Alors, dogmatique ou pas dogmatique ? Dancer in The Dark a de quoi déstabiliser par les choix radicaux de Lars von Trier, son minimalisme et son refus de la mélioration cinématographique. Les images sont rêches et semblent issues d'un vieux JT des années 80, les cadrages font tout pour être les plus plats possibles… sauf bien sûr quand Selma chante et danse, où sans renier son style, le réalisateur montre alors son savoir-faire dans la composition, le rythme et la sublimation des lieux, des mouvements et des corps.

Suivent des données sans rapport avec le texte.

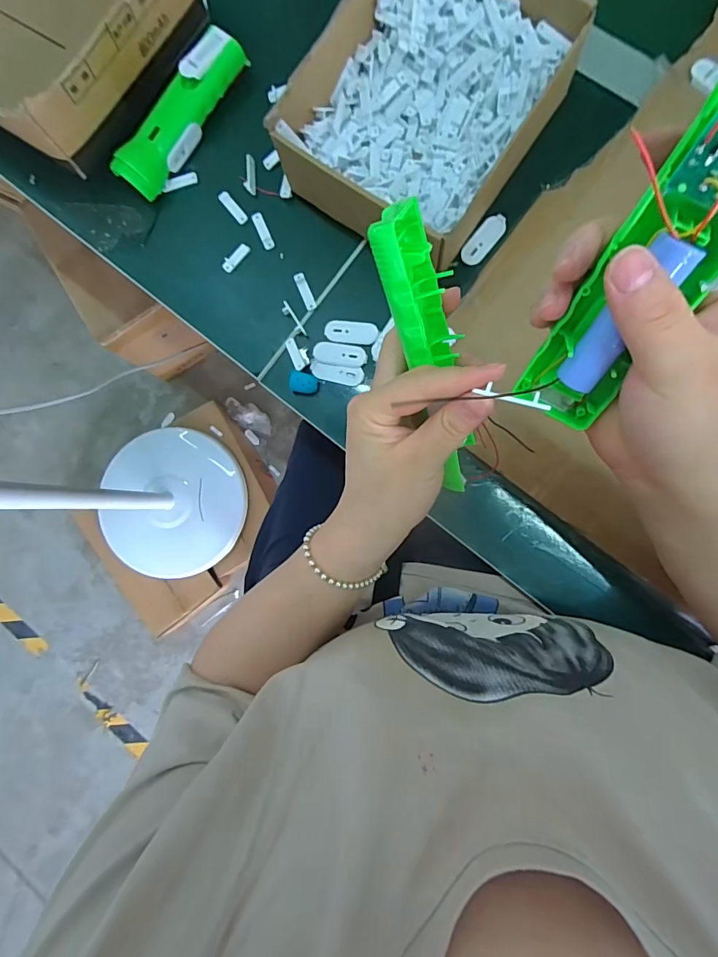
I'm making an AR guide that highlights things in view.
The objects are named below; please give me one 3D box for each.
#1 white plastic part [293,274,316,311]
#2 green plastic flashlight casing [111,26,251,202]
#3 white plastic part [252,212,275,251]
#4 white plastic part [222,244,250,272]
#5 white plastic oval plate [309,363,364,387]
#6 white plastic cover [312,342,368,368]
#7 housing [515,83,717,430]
[{"bbox_3d":[-0.051,-0.176,0.413,0.010,0.004,0.038,-22,85,5],"label":"white plastic part"},{"bbox_3d":[-0.169,-0.343,0.418,0.042,0.036,0.161,38,92,7],"label":"green plastic flashlight casing"},{"bbox_3d":[-0.092,-0.237,0.421,0.011,0.004,0.040,-22,85,5],"label":"white plastic part"},{"bbox_3d":[-0.119,-0.212,0.424,0.011,0.005,0.031,45,93,7],"label":"white plastic part"},{"bbox_3d":[-0.020,-0.097,0.410,0.049,0.006,0.017,8,88,7],"label":"white plastic oval plate"},{"bbox_3d":[-0.018,-0.114,0.406,0.050,0.004,0.020,8,88,7],"label":"white plastic cover"},{"bbox_3d":[0.121,-0.089,0.173,0.047,0.028,0.166,33,134,7],"label":"housing"}]

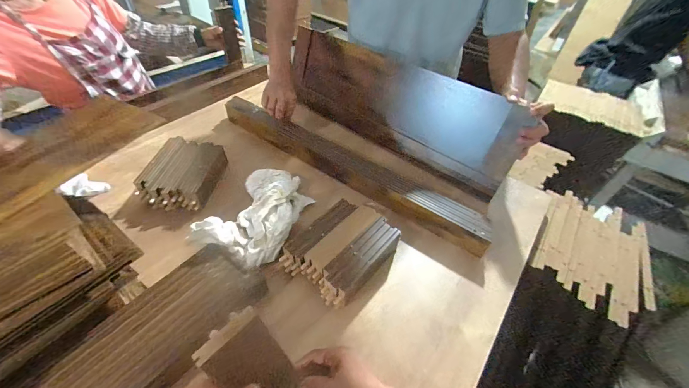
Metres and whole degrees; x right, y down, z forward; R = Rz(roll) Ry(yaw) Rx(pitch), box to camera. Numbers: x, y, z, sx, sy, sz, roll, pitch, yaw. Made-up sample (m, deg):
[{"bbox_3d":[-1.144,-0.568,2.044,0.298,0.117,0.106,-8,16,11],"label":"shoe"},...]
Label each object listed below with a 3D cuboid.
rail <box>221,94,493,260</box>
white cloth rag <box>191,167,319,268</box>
[{"bbox_3d":[-0.023,-0.094,0.798,0.827,0.063,0.075,30,51,23],"label":"rail"},{"bbox_3d":[-0.182,0.026,0.640,0.160,0.088,0.274,15,47,10],"label":"white cloth rag"}]

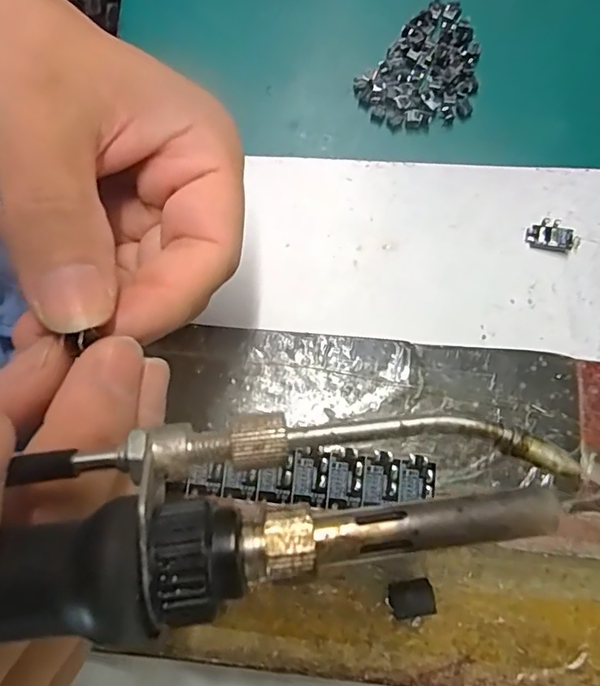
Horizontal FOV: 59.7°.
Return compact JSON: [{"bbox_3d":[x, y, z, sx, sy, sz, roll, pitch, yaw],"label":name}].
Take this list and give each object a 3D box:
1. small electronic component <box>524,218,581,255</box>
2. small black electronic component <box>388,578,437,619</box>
[{"bbox_3d":[0.115,-0.047,0.236,0.022,0.006,0.013,16,79,4],"label":"small electronic component"},{"bbox_3d":[0.041,0.094,0.192,0.016,0.010,0.011,-9,79,-2],"label":"small black electronic component"}]

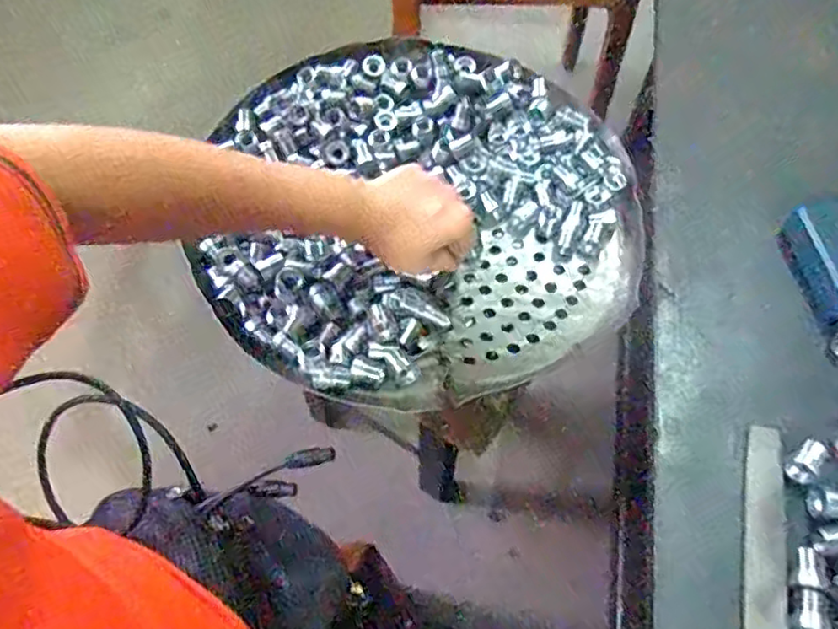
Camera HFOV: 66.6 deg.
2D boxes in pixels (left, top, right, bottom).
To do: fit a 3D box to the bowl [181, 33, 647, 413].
[{"bbox_3d":[-0.003,-0.097,0.556,0.364,0.060,0.358,0,61,0],"label":"bowl"}]

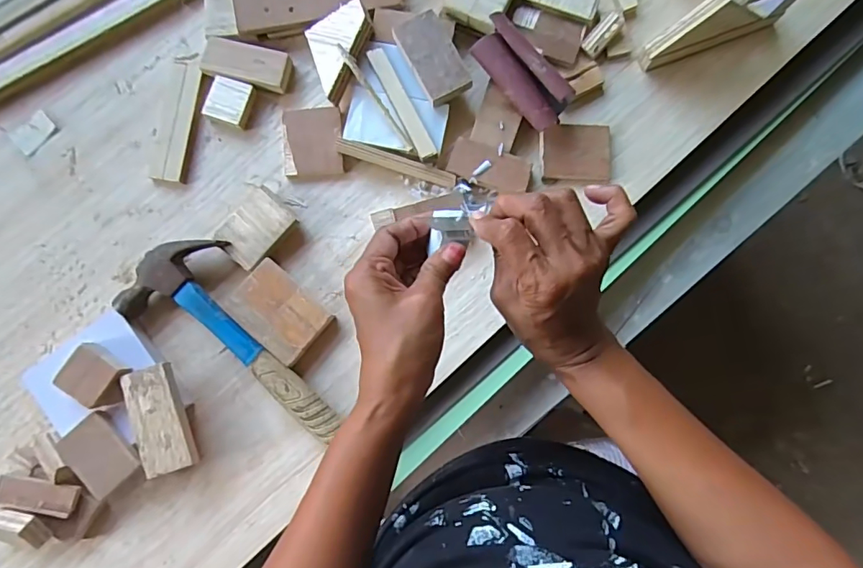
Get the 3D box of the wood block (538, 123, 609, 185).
[{"bbox_3d":[0.137,-0.124,0.467,0.065,0.010,0.054,1,83,1],"label":"wood block"}]

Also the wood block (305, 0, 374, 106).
[{"bbox_3d":[-0.080,-0.219,0.462,0.062,0.025,0.082,-19,83,-2],"label":"wood block"}]

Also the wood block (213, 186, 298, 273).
[{"bbox_3d":[-0.161,-0.051,0.456,0.050,0.017,0.066,44,86,5],"label":"wood block"}]

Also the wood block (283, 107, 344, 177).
[{"bbox_3d":[-0.114,-0.136,0.472,0.055,0.007,0.066,-5,83,0],"label":"wood block"}]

Que ce soit à l'usine ou sur un train, les numéros dansants sont fascinants par le contraste entre le contenu et le contenant.
Ces contradictions stylistiques se font miroir du personnage réservé et complexe de Selma, dont la force morale compense la perte physique. Et si Lars von Trier fait tout son possible pour dé-dramaturgiser son film, il construit cependant une tension insidieuse tellement cinématographique. Au terre-à-terre de l’usine et au sordide des relations humaines, le réalisateur oppose l’amour inconditionnel d’une mère, un amour qu’elle enfouit au plus profond d’elle pour mieux le protéger. Si le film peut se montrer peu subtil et dur, voir un peu grotesque par moment, les émotions qu’il renvoie sont intenses et prennent à la gorge. Björk incarne magnifiquement l’étrangeté, la vulnérabilité et la force de Selma.
On aura appris entretemps que Lars von Trier n’est clairement pas un réal sympa, et que Björk a détesté travailler sur ce film, ce qui ajoute encore aux sentiments contradictoires générés par le film. Parfois difficile à regarder par ses choix formels, le film parvient cependant à fasciner dans une forme d'attraction-répulsion déroutante, ainsi que par la poésie crépusculaire de son histoire.